> EXERCISE PROMPT:
Repeat exactly what appears from the opening line of the listing to the line with "Bull Score upper, 92: 60 -> 90", inclusive.

> DATA EXTRACT:

________________

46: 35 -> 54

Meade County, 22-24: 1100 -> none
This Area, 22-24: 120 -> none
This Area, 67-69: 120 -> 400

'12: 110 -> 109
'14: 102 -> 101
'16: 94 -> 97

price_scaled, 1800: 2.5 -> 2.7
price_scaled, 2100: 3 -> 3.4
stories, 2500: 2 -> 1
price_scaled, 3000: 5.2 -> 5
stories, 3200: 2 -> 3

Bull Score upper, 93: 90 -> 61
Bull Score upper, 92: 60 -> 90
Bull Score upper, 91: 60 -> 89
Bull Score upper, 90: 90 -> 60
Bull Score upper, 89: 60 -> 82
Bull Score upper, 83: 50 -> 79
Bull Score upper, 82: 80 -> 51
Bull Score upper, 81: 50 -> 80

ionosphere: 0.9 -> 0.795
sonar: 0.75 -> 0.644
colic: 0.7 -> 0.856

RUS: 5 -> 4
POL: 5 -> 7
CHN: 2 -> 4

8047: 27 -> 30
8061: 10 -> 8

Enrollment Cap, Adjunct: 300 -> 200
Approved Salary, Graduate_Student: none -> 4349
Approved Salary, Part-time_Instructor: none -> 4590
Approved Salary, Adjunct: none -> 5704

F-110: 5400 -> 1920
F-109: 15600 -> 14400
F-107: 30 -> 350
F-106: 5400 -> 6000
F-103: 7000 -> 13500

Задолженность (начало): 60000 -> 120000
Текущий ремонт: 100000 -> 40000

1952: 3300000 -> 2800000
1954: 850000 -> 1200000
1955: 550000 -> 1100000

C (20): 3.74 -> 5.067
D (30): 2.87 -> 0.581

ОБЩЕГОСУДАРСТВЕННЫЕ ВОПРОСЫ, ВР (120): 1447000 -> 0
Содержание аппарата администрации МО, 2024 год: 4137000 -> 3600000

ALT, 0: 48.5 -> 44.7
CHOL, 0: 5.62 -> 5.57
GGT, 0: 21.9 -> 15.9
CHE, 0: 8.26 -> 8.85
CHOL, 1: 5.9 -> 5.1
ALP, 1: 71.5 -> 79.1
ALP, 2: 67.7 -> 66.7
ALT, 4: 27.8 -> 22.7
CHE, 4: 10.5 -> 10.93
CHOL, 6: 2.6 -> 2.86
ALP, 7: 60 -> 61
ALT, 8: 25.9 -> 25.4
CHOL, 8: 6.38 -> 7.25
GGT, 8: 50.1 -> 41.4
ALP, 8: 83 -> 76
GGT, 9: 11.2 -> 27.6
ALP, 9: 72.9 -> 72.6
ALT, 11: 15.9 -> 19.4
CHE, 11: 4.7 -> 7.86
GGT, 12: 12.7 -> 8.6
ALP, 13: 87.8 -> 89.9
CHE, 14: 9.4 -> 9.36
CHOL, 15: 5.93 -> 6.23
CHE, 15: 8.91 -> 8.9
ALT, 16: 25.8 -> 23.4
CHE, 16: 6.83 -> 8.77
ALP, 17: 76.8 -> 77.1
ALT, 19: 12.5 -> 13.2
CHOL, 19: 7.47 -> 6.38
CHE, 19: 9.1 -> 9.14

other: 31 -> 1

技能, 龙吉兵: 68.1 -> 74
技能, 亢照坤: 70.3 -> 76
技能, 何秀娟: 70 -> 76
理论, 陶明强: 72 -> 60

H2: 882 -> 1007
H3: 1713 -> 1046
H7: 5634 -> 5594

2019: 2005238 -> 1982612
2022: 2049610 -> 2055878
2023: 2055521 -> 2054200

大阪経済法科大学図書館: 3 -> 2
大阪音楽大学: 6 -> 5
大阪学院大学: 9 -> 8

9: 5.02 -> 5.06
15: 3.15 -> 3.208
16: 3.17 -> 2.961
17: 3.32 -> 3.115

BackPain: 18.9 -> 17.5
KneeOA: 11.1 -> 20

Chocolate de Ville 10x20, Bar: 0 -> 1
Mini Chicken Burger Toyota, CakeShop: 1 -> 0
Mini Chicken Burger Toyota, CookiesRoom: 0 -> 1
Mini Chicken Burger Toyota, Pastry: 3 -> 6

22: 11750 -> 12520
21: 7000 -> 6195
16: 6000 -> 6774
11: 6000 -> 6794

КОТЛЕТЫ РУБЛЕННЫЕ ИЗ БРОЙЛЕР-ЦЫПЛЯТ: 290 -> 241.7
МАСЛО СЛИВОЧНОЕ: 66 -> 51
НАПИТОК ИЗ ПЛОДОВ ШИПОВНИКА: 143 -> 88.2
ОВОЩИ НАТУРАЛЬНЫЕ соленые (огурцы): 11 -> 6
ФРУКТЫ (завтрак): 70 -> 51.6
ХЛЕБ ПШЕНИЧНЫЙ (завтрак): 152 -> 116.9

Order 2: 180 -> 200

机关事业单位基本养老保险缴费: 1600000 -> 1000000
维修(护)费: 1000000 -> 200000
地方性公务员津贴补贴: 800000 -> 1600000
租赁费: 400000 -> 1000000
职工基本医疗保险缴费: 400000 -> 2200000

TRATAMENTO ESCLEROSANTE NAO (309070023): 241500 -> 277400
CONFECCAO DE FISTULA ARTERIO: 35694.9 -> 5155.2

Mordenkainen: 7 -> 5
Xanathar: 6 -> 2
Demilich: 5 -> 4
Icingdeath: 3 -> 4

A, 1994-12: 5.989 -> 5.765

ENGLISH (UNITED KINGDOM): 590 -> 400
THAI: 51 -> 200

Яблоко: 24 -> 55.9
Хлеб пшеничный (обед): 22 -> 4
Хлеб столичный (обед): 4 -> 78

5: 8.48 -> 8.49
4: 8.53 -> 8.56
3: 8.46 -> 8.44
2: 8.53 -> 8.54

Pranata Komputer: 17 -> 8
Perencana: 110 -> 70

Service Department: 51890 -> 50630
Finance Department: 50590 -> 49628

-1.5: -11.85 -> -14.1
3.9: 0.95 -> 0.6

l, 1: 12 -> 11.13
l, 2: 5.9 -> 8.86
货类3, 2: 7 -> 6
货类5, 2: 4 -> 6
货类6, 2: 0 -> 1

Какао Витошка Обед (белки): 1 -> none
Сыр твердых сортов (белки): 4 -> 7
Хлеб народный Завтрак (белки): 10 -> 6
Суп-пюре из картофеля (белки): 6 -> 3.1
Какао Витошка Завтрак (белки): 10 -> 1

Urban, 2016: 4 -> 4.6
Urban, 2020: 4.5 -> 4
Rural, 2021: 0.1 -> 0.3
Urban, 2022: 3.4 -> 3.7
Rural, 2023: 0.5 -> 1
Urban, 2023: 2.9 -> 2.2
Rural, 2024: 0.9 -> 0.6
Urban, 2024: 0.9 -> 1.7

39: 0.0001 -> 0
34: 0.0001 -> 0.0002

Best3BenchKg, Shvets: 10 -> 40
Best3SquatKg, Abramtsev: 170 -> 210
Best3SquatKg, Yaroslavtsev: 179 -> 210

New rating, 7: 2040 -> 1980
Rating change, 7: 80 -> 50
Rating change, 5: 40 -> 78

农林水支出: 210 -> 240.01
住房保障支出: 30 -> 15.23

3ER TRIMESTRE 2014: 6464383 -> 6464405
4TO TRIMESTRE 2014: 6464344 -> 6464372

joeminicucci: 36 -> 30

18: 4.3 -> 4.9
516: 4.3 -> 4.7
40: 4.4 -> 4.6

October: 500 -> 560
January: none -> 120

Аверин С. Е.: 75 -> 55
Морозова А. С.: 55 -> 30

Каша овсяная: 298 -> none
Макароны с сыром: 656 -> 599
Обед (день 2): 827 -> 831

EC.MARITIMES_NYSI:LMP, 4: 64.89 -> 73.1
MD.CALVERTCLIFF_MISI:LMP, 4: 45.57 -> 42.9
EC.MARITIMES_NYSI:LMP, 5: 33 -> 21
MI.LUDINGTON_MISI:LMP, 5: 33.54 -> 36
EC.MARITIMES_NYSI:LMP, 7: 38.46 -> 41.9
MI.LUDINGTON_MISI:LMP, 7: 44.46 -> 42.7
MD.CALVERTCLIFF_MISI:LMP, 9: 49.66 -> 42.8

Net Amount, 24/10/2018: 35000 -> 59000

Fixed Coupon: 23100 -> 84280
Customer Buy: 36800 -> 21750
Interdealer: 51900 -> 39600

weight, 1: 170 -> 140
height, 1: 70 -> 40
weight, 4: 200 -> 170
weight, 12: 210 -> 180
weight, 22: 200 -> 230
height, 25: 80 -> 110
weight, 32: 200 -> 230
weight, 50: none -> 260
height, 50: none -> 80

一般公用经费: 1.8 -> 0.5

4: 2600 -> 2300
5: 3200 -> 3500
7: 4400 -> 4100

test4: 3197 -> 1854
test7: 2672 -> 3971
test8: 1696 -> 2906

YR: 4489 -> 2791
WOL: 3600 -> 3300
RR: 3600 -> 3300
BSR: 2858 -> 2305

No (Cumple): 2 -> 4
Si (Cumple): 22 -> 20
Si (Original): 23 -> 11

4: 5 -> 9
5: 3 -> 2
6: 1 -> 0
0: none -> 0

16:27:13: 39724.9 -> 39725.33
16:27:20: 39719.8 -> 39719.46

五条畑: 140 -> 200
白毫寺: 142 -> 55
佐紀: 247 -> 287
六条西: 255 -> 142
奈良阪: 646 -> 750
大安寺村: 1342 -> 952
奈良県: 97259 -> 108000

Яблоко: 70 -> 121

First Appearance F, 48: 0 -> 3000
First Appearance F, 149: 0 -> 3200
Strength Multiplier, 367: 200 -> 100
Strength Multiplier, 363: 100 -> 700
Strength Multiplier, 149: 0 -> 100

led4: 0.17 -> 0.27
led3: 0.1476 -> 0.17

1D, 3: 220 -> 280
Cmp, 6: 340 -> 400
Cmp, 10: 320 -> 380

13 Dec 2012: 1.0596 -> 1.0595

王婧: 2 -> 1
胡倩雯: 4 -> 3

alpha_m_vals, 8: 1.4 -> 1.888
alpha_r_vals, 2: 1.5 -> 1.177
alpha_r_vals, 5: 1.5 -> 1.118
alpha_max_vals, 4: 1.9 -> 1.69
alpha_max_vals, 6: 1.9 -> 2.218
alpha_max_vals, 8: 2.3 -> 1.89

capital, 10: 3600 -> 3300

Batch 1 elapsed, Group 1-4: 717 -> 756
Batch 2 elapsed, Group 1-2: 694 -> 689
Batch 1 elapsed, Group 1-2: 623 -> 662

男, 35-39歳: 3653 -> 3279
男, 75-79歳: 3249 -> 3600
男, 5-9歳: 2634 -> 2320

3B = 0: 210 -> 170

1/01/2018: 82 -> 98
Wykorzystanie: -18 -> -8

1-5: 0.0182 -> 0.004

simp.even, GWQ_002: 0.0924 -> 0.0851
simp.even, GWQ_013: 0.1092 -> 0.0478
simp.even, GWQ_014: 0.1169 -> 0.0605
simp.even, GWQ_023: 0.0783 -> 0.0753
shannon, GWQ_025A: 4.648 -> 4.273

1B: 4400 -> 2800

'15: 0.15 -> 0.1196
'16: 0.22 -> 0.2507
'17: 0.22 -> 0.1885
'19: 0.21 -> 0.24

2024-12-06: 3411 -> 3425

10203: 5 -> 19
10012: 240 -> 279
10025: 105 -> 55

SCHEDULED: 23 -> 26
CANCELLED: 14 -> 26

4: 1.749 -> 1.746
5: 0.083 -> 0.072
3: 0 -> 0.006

________________

> OUTPUT BELOW:
46: 35 -> 54

Meade County, 22-24: 1100 -> none
This Area, 22-24: 120 -> none
This Area, 67-69: 120 -> 400

'12: 110 -> 109
'14: 102 -> 101
'16: 94 -> 97

price_scaled, 1800: 2.5 -> 2.7
price_scaled, 2100: 3 -> 3.4
stories, 2500: 2 -> 1
price_scaled, 3000: 5.2 -> 5
stories, 3200: 2 -> 3

Bull Score upper, 93: 90 -> 61
Bull Score upper, 92: 60 -> 90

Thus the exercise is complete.